# start of Records shown

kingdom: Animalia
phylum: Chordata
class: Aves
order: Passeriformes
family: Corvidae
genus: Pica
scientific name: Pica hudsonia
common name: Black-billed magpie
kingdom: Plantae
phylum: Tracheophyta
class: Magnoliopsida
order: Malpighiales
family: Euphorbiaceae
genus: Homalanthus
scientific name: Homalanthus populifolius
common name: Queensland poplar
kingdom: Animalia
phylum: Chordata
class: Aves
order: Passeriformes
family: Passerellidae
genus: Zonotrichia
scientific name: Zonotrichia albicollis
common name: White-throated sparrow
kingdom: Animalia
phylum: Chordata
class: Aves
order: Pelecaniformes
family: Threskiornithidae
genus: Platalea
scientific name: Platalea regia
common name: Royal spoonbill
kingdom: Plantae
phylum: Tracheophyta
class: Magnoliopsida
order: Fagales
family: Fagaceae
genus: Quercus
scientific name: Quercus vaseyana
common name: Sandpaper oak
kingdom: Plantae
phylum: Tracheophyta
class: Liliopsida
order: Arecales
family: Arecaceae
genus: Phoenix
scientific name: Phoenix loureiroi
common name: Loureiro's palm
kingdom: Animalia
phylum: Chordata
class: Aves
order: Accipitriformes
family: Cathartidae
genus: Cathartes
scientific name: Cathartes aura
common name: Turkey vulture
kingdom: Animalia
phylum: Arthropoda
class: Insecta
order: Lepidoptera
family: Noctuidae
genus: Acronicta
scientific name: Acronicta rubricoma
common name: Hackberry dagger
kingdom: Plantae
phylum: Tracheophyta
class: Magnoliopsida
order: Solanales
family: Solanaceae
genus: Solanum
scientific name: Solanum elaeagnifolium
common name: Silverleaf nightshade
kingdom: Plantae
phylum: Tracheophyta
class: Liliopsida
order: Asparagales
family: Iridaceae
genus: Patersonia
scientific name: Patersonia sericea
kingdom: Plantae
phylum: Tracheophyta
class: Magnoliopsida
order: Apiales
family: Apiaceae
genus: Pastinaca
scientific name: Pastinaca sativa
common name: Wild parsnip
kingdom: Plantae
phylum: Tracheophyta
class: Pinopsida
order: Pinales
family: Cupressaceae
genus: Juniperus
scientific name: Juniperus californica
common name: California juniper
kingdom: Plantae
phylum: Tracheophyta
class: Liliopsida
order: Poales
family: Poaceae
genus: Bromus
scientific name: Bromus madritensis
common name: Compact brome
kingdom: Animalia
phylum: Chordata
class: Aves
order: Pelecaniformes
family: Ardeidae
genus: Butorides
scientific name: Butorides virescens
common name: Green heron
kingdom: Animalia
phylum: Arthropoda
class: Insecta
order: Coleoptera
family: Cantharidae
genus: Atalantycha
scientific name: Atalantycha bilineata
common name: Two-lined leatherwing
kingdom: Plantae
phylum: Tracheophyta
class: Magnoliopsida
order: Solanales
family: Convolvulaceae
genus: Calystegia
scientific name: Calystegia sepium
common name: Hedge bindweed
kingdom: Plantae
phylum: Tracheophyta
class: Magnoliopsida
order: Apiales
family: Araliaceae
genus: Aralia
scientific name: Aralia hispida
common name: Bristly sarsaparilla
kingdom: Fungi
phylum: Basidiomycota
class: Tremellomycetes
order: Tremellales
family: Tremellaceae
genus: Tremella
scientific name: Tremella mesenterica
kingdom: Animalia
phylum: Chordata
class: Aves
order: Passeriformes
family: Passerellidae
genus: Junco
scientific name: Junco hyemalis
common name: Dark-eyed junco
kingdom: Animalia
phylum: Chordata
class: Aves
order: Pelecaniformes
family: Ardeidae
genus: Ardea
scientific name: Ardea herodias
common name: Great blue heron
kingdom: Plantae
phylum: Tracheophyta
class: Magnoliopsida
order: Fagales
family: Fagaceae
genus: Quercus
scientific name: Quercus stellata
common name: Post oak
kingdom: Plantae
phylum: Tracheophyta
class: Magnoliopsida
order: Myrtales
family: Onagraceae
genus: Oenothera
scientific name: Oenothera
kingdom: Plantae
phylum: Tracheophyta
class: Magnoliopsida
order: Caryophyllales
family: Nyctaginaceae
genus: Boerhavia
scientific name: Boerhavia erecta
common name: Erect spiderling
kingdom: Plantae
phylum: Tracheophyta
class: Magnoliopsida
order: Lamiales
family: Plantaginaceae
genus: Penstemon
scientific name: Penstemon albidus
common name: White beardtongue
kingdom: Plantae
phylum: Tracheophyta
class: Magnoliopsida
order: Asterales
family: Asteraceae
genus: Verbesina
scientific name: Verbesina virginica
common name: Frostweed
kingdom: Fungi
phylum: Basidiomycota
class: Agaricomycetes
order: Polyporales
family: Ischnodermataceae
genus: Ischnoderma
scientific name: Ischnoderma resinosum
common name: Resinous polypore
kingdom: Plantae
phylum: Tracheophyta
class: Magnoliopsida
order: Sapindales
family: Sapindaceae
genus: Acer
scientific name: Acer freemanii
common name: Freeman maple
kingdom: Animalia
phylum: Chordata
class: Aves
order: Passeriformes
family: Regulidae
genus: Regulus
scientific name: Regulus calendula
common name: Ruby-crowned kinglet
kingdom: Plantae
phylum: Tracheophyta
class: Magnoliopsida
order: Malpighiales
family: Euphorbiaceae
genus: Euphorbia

# end of Records shown

Directions for this task: Update the lines above by replacing every "common name" with "vernacular name". Leave the rest unchanged.

Full solution:
kingdom: Animalia
phylum: Chordata
class: Aves
order: Passeriformes
family: Corvidae
genus: Pica
scientific name: Pica hudsonia
vernacular name: Black-billed magpie
kingdom: Plantae
phylum: Tracheophyta
class: Magnoliopsida
order: Malpighiales
family: Euphorbiaceae
genus: Homalanthus
scientific name: Homalanthus populifolius
vernacular name: Queensland poplar
kingdom: Animalia
phylum: Chordata
class: Aves
order: Passeriformes
family: Passerellidae
genus: Zonotrichia
scientific name: Zonotrichia albicollis
vernacular name: White-throated sparrow
kingdom: Animalia
phylum: Chordata
class: Aves
order: Pelecaniformes
family: Threskiornithidae
genus: Platalea
scientific name: Platalea regia
vernacular name: Royal spoonbill
kingdom: Plantae
phylum: Tracheophyta
class: Magnoliopsida
order: Fagales
family: Fagaceae
genus: Quercus
scientific name: Quercus vaseyana
vernacular name: Sandpaper oak
kingdom: Plantae
phylum: Tracheophyta
class: Liliopsida
order: Arecales
family: Arecaceae
genus: Phoenix
scientific name: Phoenix loureiroi
vernacular name: Loureiro's palm
kingdom: Animalia
phylum: Chordata
class: Aves
order: Accipitriformes
family: Cathartidae
genus: Cathartes
scientific name: Cathartes aura
vernacular name: Turkey vulture
kingdom: Animalia
phylum: Arthropoda
class: Insecta
order: Lepidoptera
family: Noctuidae
genus: Acronicta
scientific name: Acronicta rubricoma
vernacular name: Hackberry dagger
kingdom: Plantae
phylum: Tracheophyta
class: Magnoliopsida
order: Solanales
family: Solanaceae
genus: Solanum
scientific name: Solanum elaeagnifolium
vernacular name: Silverleaf nightshade
kingdom: Plantae
phylum: Tracheophyta
class: Liliopsida
order: Asparagales
family: Iridaceae
genus: Patersonia
scientific name: Patersonia sericea
kingdom: Plantae
phylum: Tracheophyta
class: Magnoliopsida
order: Apiales
family: Apiaceae
genus: Pastinaca
scientific name: Pastinaca sativa
vernacular name: Wild parsnip
kingdom: Plantae
phylum: Tracheophyta
class: Pinopsida
order: Pinales
family: Cupressaceae
genus: Juniperus
scientific name: Juniperus californica
vernacular name: California juniper
kingdom: Plantae
phylum: Tracheophyta
class: Liliopsida
order: Poales
family: Poaceae
genus: Bromus
scientific name: Bromus madritensis
vernacular name: Compact brome
kingdom: Animalia
phylum: Chordata
class: Aves
order: Pelecaniformes
family: Ardeidae
genus: Butorides
scientific name: Butorides virescens
vernacular name: Green heron
kingdom: Animalia
phylum: Arthropoda
class: Insecta
order: Coleoptera
family: Cantharidae
genus: Atalantycha
scientific name: Atalantycha bilineata
vernacular name: Two-lined leatherwing
kingdom: Plantae
phylum: Tracheophyta
class: Magnoliopsida
order: Solanales
family: Convolvulaceae
genus: Calystegia
scientific name: Calystegia sepium
vernacular name: Hedge bindweed
kingdom: Plantae
phylum: Tracheophyta
class: Magnoliopsida
order: Apiales
family: Araliaceae
genus: Aralia
scientific name: Aralia hispida
vernacular name: Bristly sarsaparilla
kingdom: Fungi
phylum: Basidiomycota
class: Tremellomycetes
order: Tremellales
family: Tremellaceae
genus: Tremella
scientific name: Tremella mesenterica
kingdom: Animalia
phylum: Chordata
class: Aves
order: Passeriformes
family: Passerellidae
genus: Junco
scientific name: Junco hyemalis
vernacular name: Dark-eyed junco
kingdom: Animalia
phylum: Chordata
class: Aves
order: Pelecaniformes
family: Ardeidae
genus: Ardea
scientific name: Ardea herodias
vernacular name: Great blue heron
kingdom: Plantae
phylum: Tracheophyta
class: Magnoliopsida
order: Fagales
family: Fagaceae
genus: Quercus
scientific name: Quercus stellata
vernacular name: Post oak
kingdom: Plantae
phylum: Tracheophyta
class: Magnoliopsida
order: Myrtales
family: Onagraceae
genus: Oenothera
scientific name: Oenothera
kingdom: Plantae
phylum: Tracheophyta
class: Magnoliopsida
order: Caryophyllales
family: Nyctaginaceae
genus: Boerhavia
scientific name: Boerhavia erecta
vernacular name: Erect spiderling
kingdom: Plantae
phylum: Tracheophyta
class: Magnoliopsida
order: Lamiales
family: Plantaginaceae
genus: Penstemon
scientific name: Penstemon albidus
vernacular name: White beardtongue
kingdom: Plantae
phylum: Tracheophyta
class: Magnoliopsida
order: Asterales
family: Asteraceae
genus: Verbesina
scientific name: Verbesina virginica
vernacular name: Frostweed
kingdom: Fungi
phylum: Basidiomycota
class: Agaricomycetes
order: Polyporales
family: Ischnodermataceae
genus: Ischnoderma
scientific name: Ischnoderma resinosum
vernacular name: Resinous polypore
kingdom: Plantae
phylum: Tracheophyta
class: Magnoliopsida
order: Sapindales
family: Sapindaceae
genus: Acer
scientific name: Acer freemanii
vernacular name: Freeman maple
kingdom: Animalia
phylum: Chordata
class: Aves
order: Passeriformes
family: Regulidae
genus: Regulus
scientific name: Regulus calendula
vernacular name: Ruby-crowned kinglet
kingdom: Plantae
phylum: Tracheophyta
class: Magnoliopsida
order: Malpighiales
family: Euphorbiaceae
genus: Euphorbia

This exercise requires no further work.